#### Texto original
---

1936 - ROLLS-ROYCE PHANTOM III HOOPER COUPÉ-CHAUFFEUR
Em 1936, a Inglaterra vivia os últimos momentos de uma era de esplendor e formalidade absoluta. O automóvel, especialmente entre a aristocracia e a alta burguesia, não era apenas um meio de transporte, mas uma extensão do status, do poder e da tradição. Foi nesse contexto que surgiu uma das mais refinadas expressões do luxo pré-guerra: o Rolls-Royce Phantom III com carroceria Coupé-Chauffeur assinada pela Hooper.
A Rolls-Royce já ocupava, naquele momento, uma posição quase mítica no imaginário britânico. O Phantom III representava o auge técnico da marca antes do conflito mundial e, ao mesmo tempo, o encerramento de um ciclo. Foi o último Rolls-Royce equipado com um motor de 12 cilindros antes da guerra e o mais sofisticado chassi já produzido pela empresa até então.

---

#### Exercício 1
Responda com base no texto sobre o Rolls-Royce Phantom III:
(a) Qual empresa assinou a carroceria Coupé-Chauffeur?
(b) Quantos cilindros tinha o motor do Phantom III?
(c) Para a aristocracia e a alta burguesia, o que o automóvel era além de um meio de transporte?
#### Exercício 2
Continue o texto sobre o Rolls-Royce Phantom III a partir do ponto em que ele para.

---

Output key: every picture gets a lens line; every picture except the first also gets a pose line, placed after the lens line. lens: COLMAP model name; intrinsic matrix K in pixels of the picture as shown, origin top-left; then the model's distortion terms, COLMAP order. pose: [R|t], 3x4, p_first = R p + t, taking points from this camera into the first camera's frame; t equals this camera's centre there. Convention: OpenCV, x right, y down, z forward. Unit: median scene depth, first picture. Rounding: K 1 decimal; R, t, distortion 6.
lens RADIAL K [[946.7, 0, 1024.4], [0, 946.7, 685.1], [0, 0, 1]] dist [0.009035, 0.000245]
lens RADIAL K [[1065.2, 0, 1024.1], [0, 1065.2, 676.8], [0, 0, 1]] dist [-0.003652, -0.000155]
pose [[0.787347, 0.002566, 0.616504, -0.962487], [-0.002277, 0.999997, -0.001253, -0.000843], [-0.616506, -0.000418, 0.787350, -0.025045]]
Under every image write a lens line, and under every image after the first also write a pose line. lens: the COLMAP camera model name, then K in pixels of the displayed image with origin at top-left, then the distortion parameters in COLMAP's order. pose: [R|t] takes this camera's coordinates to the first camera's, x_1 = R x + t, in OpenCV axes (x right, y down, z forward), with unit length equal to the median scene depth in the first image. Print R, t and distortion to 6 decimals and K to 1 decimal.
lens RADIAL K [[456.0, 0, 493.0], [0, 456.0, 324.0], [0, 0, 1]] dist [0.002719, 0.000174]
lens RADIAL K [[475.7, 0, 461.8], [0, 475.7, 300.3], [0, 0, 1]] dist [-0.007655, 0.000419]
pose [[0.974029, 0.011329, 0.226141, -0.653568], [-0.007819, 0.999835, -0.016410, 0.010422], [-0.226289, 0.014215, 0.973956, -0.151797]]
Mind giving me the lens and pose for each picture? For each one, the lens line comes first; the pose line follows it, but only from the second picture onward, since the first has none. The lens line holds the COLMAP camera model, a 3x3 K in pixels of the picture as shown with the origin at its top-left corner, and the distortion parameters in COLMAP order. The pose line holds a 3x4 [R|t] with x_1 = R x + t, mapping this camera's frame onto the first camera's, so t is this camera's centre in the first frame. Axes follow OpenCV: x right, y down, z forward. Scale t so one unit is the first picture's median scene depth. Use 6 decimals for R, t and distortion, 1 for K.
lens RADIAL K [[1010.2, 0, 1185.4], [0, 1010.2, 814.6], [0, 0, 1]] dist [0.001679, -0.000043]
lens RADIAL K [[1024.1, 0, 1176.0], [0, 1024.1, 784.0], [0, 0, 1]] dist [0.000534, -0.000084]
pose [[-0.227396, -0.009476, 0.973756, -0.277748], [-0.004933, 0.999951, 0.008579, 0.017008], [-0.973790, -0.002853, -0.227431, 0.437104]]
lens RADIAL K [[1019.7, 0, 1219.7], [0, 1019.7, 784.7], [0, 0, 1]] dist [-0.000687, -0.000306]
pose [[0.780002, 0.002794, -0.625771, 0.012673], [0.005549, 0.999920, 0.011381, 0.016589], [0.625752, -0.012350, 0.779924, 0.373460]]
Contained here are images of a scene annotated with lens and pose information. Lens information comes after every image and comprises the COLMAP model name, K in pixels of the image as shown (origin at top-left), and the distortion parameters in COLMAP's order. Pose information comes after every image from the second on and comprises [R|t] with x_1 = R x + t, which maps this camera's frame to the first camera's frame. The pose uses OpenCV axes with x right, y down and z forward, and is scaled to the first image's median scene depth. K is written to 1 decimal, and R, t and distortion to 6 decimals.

---

#### Resposta 1
(a) A Hooper.
(b) 12 cilindros.
(c) Uma extensão do status, do poder e da tradição.

#### Resposta 2
A carroceria criada pela Hooper, tradicional coachbuilder britânico, traduzia com perfeição o espírito do Coupé-Chauffeur. À frente, um compartimento fechado, elevado e solene, reservado ao motorista uniformizado; atrás, um espaço luxuoso, muitas vezes parcialmente aberto ou com teto retrátil, destinado aos proprietários. Essa configuração refletia não apenas uma escolha estética, mas uma rígida hierarquia social, típica da Inglaterra dos anos 1930.
Visualmente, o Phantom III Hooper era imponente sem ser excessivo. As proporções longas, o capô interminável e a linha de cintura elevada transmitiam autoridade e serenidade. A clássica grade Rolls-Royce dominava a dianteira, coroada pelo Spirit of Ecstasy, símbolo máximo de distinção. Cada detalhe da carroceria era feito sob medida, moldado à mão, resultando em um automóvel verdadeiramente único.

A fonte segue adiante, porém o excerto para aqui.